INPUT RECORDS —
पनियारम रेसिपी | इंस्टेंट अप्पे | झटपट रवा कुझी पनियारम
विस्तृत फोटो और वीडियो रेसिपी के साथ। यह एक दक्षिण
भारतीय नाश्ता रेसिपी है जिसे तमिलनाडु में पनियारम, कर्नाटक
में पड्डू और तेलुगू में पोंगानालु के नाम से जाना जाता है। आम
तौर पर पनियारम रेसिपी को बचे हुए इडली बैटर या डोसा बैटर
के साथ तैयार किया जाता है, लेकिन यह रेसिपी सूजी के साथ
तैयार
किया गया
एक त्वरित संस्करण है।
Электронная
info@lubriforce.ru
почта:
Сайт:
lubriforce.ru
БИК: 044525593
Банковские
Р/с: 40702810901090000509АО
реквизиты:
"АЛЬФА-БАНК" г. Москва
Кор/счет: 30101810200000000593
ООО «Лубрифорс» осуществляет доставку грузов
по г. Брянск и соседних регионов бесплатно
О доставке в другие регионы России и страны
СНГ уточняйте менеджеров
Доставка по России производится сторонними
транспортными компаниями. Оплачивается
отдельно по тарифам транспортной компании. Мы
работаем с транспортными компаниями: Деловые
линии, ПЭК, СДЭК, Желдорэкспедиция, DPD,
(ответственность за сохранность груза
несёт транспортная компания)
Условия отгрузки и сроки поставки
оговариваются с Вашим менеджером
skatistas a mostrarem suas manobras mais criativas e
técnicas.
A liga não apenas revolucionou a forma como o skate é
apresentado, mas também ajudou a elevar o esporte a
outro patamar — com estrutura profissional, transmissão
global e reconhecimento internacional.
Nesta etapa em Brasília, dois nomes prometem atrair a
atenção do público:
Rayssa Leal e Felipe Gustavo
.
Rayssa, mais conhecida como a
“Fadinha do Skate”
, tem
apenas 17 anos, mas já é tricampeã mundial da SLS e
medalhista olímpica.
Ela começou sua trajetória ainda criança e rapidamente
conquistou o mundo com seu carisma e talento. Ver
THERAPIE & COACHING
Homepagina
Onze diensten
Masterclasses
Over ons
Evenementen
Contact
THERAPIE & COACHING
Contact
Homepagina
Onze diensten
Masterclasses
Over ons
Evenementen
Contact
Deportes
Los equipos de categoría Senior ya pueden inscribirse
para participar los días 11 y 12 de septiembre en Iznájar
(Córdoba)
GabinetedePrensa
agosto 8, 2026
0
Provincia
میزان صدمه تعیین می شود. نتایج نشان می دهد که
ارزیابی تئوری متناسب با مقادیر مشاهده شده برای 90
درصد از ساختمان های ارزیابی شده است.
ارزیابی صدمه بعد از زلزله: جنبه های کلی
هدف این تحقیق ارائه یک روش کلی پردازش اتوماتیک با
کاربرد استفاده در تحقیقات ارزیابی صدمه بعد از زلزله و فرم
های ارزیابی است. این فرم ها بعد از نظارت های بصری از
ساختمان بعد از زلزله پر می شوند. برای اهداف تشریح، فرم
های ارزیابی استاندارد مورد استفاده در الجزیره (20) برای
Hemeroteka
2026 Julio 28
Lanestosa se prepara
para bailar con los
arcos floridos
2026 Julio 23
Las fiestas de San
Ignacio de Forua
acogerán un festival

DESCRIPTION OF THE TASK — Copy all of the lines above word for word, keeping their order and line breaks.

EXERCISE ANSWER —
पनियारम रेसिपी | इंस्टेंट अप्पे | झटपट रवा कुझी पनियारम
विस्तृत फोटो और वीडियो रेसिपी के साथ। यह एक दक्षिण
भारतीय नाश्ता रेसिपी है जिसे तमिलनाडु में पनियारम, कर्नाटक
में पड्डू और तेलुगू में पोंगानालु के नाम से जाना जाता है। आम
तौर पर पनियारम रेसिपी को बचे हुए इडली बैटर या डोसा बैटर
के साथ तैयार किया जाता है, लेकिन यह रेसिपी सूजी के साथ
तैयार
किया गया
एक त्वरित संस्करण है।
Электронная
info@lubriforce.ru
почта:
Сайт:
lubriforce.ru
БИК: 044525593
Банковские
Р/с: 40702810901090000509АО
реквизиты:
"АЛЬФА-БАНК" г. Москва
Кор/счет: 30101810200000000593
ООО «Лубрифорс» осуществляет доставку грузов
по г. Брянск и соседних регионов бесплатно
О доставке в другие регионы России и страны
СНГ уточняйте менеджеров
Доставка по России производится сторонними
транспортными компаниями. Оплачивается
отдельно по тарифам транспортной компании. Мы
работаем с транспортными компаниями: Деловые
линии, ПЭК, СДЭК, Желдорэкспедиция, DPD,
(ответственность за сохранность груза
несёт транспортная компания)
Условия отгрузки и сроки поставки
оговариваются с Вашим менеджером
skatistas a mostrarem suas manobras mais criativas e
técnicas.
A liga não apenas revolucionou a forma como o skate é
apresentado, mas também ajudou a elevar o esporte a
outro patamar — com estrutura profissional, transmissão
global e reconhecimento internacional.
Nesta etapa em Brasília, dois nomes prometem atrair a
atenção do público:
Rayssa Leal e Felipe Gustavo
.
Rayssa, mais conhecida como a
“Fadinha do Skate”
, tem
apenas 17 anos, mas já é tricampeã mundial da SLS e
medalhista olímpica.
Ela começou sua trajetória ainda criança e rapidamente
conquistou o mundo com seu carisma e talento. Ver
THERAPIE & COACHING
Homepagina
Onze diensten
Masterclasses
Over ons
Evenementen
Contact
THERAPIE & COACHING
Contact
Homepagina
Onze diensten
Masterclasses
Over ons
Evenementen
Contact
Deportes
Los equipos de categoría Senior ya pueden inscribirse
para participar los días 11 y 12 de septiembre en Iznájar
(Córdoba)
GabinetedePrensa
agosto 8, 2026
0
Provincia
میزان صدمه تعیین می شود. نتایج نشان می دهد که
ارزیابی تئوری متناسب با مقادیر مشاهده شده برای 90
درصد از ساختمان های ارزیابی شده است.
ارزیابی صدمه بعد از زلزله: جنبه های کلی
هدف این تحقیق ارائه یک روش کلی پردازش اتوماتیک با
کاربرد استفاده در تحقیقات ارزیابی صدمه بعد از زلزله و فرم
های ارزیابی است. این فرم ها بعد از نظارت های بصری از
ساختمان بعد از زلزله پر می شوند. برای اهداف تشریح، فرم
های ارزیابی استاندارد مورد استفاده در الجزیره (20) برای
Hemeroteka
2026 Julio 28
Lanestosa se prepara
para bailar con los
arcos floridos
2026 Julio 23
Las fiestas de San
Ignacio de Forua
acogerán un festival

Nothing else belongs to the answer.